• 22001
    hazırlık maçları ölçü olmaz, takım hazır değil diyenlere katılmıyorum. fatih hocamız bir buçuk senedir başımızda ve 2 sene üst üste takımı şampiyon yaptı. takımda bazı şeylerin oturmuş olması, belli bir oyun planının olması gerekiyor. ancak ne bir oyun planımız var ne de oynadığımız oyun zevk veriyor. bence bu oyunla ligde şampiyon, şampiyonlar liginde elek oluruz.
  • 22003
    2018/2019 sezonunda içerideki 3-0lık malatya maçı ve deplasmandaki porto maçı hariç zevk veren futbol oynamamış takım. tankı ile tüfeği ile üzerimize gelen bir tff vardı, pragmatist davrandık, şampiyon olduk. buraya kadar tamam ama artık belli bir oyun şablonu oturtmamız, bireysel yeteneklerden çok sisteme bağlı olmamız gerekiyor. ligde şampiyonluk, avrupada dayak yeme artık hiçbirimiz için yeterli olmayacak.
  • 22004
    radamel falcao'nun sorunları çözmeyeceği takım. 6 numara transferi de sorunları çözemeyecek. futbolcu kalitesinde sorun yok çünkü. hücumda pas futbolu oynamak isteyen, defansta ne yaptığı belli olmayan. düzensiz, münferit preslerle zaman zaman pres futbolu oynuyormuş gibi yapan bir takımız. her şeyi biraz yapıyoruz ama hiçbir şeyi tam yapamıyoruz.

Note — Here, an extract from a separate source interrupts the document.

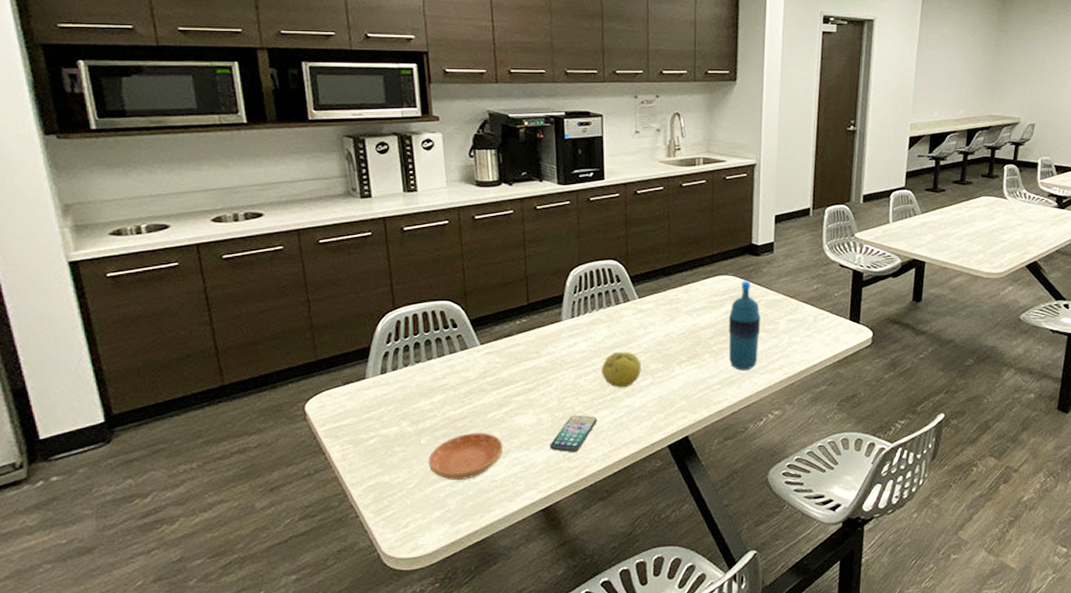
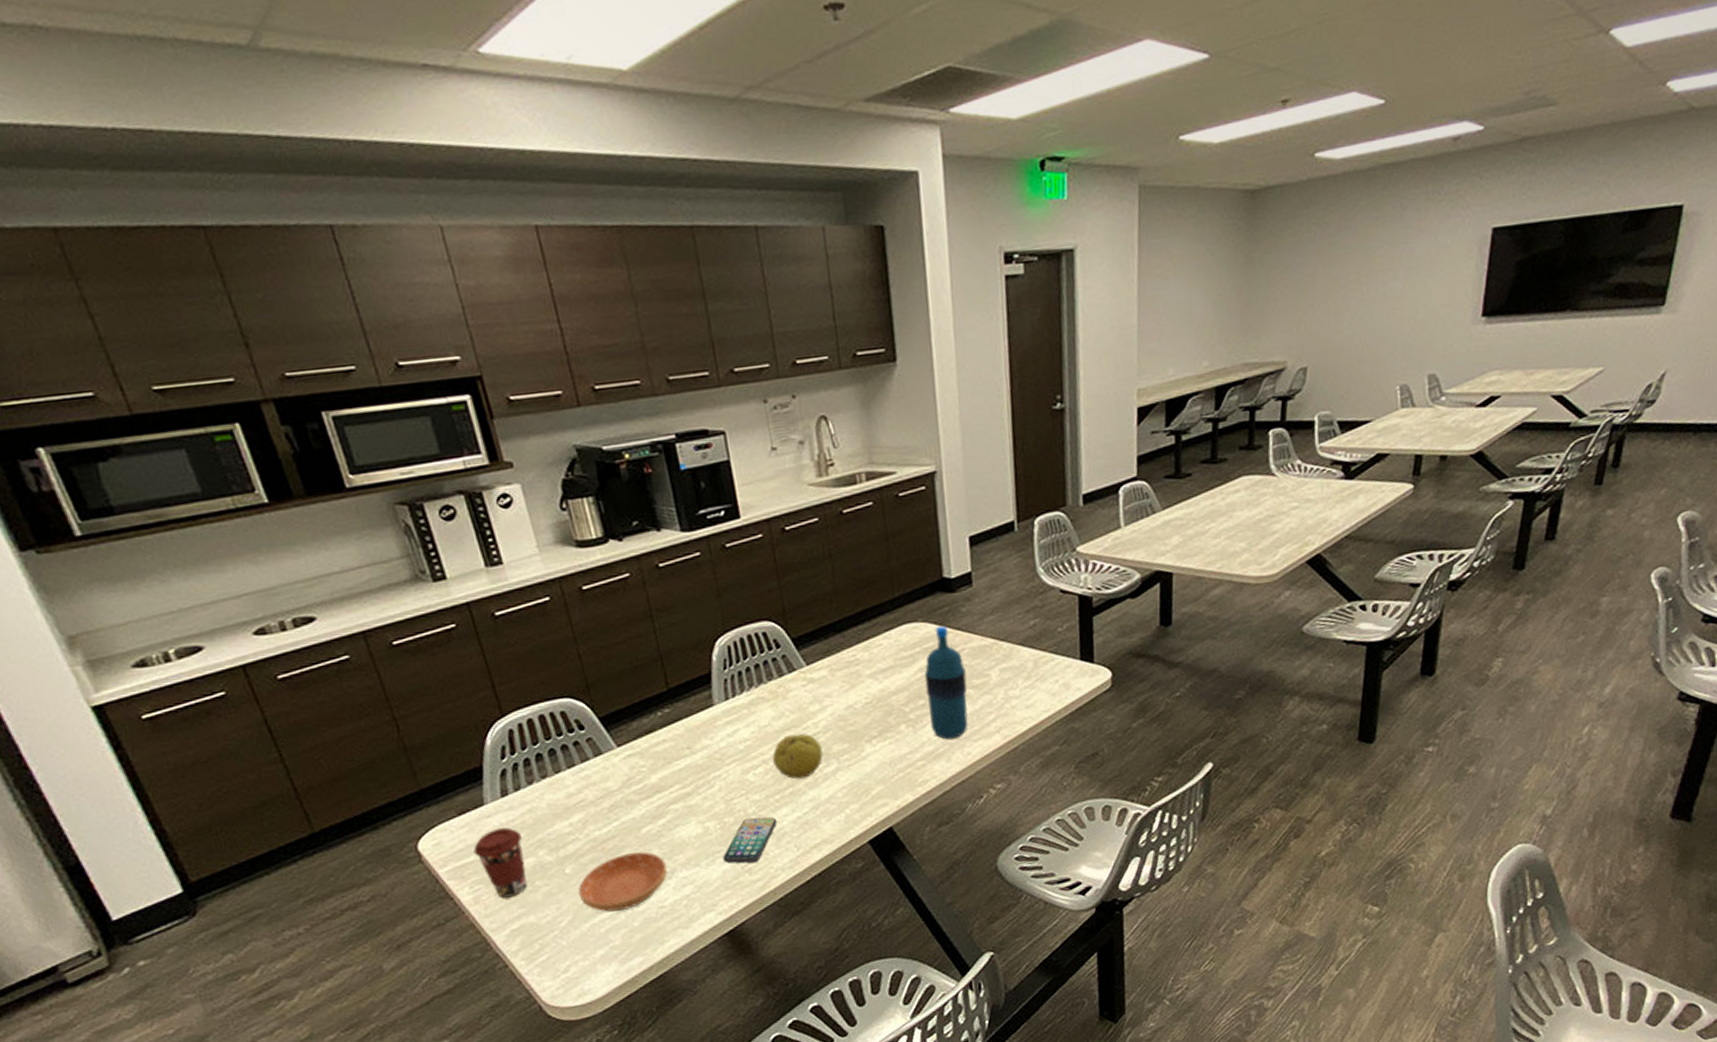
coffee cup: none [349,400,390,458] -> present [473,827,527,898]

    geçen sezon fatih hoca bir maç sonu röportajında; "kanatlarımızdan biri hızlı diğeri pasör. bu takımımıza çok şey katıyor. hücum planımızı çeşitlendiriyor." demişti.

    öyleyse biz neden sezonunun en iyi futbolcusu sağ kanattaki pasör feghouli'yken gidip sol kanada babel'i aldık. hızlı kanat transferi feghouli'nin yerine emre mor şeklinde gerçekleşti. şu an feghouli belki de takımın en iyi futbolcusu fakat babel-emre mor kanat ikilisi en doğru tercih. kanat ikilisini feghouli-babel yaptığımızda aşırı statik, rakibi tehdit edemeyen kanatlarımız oluyor.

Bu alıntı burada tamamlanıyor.